23/12/2025
Quand je le dis, qu’il faut arrêter d’avoir peur des produits laitiers !
Bon, plutôt chèvre et brebis, ou bonne vache de race ancienne.
Ça ne marche pas avec la raclette 🥴
« Et si manger du fromage protégeait d'Alzheimer ? »
Date de publication : 23 décembre 2025
Temps de lecture: 3 min
Marguerite Jamet observe dans Le Figaro que « depuis la découverte que les graisses de notre alimentation influencent directement la composition lipidique de notre cerveau, l’exploration du lien entre nutrition et fonction cognitive est devenue un enjeu thérapeutique majeur dans la recherche de traitements contre les maladies neurologiques ».
La journaliste note ainsi que « plusieurs essais cliniques ont déjà suggéré des effets bénéfiques de la consommation de certains lipides sur des paramètres cognitifs de patients atteints de la maladie d’Alzheimer ».
Marguerite Jamet indique que « si un aliment est connu pour sa forte teneur en graisses (et son adhésion sociétale massive), c’est bien le fromage. En partie responsable de notre «mauvais» cholestérol, et longtemps considéré comme délétère pour la santé cardiovasculaire, ce dernier n’a pas bonne presse dans le paysage des recommandations nutritionnelles. Mais une étude récente publiée dans Neurology pourrait redorer son blason ».
La journaliste explique ainsi qu’« en étudiant 25 ans d’habitudes alimentaires et la santé cognitive de 28.000 individus âgés de 58 ans en moyenne, les chercheurs ont pu établir une corrélation entre consommation de fromages riches en matière grasse et diminution du risque d’apparition de démence ».
Marguerite Jamet relève que « cette étude, l’une des plus vaste réalisée sur le sujet, montre que chez les participants ayant une forte consommation de ce type de produits (plus de 50 g par jour), 10% seulement développent une démence, contre 13% parmi ceux dont la consommation est faible (moins de 15 g par jour) ».

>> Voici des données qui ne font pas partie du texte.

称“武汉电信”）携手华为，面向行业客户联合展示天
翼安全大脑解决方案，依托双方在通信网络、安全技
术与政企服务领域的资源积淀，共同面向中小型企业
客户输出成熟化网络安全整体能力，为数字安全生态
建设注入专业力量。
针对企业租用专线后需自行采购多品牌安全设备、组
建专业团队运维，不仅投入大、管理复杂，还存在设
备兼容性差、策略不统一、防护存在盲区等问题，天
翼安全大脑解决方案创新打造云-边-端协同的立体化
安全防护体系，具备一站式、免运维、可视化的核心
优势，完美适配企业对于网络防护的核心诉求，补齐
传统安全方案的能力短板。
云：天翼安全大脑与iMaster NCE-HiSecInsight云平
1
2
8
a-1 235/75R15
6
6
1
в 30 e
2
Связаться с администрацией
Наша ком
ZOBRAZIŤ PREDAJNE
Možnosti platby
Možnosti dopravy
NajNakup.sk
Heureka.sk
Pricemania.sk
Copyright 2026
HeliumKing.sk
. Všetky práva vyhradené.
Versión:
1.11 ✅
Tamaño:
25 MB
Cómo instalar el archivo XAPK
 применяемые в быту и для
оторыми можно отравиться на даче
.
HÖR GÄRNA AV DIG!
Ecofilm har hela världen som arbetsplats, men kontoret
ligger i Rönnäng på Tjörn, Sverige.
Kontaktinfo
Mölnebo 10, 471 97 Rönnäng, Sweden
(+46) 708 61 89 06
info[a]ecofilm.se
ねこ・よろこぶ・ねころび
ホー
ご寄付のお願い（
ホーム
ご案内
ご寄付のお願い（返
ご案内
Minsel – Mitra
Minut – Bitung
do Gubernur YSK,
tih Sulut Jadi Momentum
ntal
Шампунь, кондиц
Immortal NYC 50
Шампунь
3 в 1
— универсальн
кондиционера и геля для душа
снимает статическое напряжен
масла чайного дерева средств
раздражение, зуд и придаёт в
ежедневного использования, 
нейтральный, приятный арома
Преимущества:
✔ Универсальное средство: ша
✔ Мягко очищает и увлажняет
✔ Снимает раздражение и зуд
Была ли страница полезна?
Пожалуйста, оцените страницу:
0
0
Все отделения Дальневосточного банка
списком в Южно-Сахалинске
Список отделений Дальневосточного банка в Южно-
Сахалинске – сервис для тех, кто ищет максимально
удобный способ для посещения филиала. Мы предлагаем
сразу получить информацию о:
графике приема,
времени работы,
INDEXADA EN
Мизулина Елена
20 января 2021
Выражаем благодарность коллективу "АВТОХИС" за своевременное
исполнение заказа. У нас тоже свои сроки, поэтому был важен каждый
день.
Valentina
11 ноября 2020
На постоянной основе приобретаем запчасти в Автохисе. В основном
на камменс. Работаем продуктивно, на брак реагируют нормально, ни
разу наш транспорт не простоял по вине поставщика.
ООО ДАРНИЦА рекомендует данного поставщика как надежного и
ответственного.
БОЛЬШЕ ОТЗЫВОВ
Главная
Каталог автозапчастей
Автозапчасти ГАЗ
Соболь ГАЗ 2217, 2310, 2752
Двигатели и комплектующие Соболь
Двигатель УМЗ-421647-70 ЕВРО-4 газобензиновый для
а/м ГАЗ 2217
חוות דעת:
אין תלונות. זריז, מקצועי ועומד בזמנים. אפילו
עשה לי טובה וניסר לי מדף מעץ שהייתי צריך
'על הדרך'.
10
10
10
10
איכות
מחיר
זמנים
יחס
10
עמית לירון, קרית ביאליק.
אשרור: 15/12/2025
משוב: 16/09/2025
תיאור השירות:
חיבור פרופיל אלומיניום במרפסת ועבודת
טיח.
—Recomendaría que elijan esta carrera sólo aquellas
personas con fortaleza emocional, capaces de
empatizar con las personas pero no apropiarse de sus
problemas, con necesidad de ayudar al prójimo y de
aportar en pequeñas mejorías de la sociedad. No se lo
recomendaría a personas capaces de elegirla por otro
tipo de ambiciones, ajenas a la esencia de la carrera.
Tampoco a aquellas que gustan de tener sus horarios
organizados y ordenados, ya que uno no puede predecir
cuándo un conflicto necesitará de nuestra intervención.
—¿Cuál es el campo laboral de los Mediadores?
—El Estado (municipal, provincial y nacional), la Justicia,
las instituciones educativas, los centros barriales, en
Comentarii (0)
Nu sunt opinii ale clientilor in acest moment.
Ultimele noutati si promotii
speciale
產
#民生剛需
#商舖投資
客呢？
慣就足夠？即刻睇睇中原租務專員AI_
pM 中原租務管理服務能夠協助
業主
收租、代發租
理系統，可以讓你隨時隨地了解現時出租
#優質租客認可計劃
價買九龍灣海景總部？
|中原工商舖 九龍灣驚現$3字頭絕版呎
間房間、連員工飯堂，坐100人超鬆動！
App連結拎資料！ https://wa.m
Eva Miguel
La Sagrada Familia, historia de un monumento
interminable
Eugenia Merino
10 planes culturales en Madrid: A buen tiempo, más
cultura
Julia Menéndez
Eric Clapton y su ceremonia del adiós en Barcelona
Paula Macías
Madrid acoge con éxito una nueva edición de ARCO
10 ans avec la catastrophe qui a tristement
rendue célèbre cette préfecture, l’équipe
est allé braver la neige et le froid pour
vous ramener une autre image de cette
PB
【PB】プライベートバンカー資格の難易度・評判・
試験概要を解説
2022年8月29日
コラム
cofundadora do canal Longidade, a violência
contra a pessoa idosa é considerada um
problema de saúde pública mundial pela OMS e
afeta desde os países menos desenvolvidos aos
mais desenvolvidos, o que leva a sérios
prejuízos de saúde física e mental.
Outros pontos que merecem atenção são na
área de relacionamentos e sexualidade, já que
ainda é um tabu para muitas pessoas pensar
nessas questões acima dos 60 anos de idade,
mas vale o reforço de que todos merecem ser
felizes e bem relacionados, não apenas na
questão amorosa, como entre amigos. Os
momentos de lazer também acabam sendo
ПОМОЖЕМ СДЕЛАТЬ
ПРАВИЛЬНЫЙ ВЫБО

« Des chiffres qui correspondent à une réduction relative du risque de démence de 13%, lorsque l’on retire les biais liés à l’âge, au sexe, à l’éducation, au statut marital ou à la qualité globale de l’alimentation », poursuit la journaliste.
Elle note en outre que « les grands consommateurs de crèmes entières (plus de 20 g par jour) voient leur probabilité de développer une démence diminuer de 16% par rapport à ceux qui n’en consomment pas du tout ».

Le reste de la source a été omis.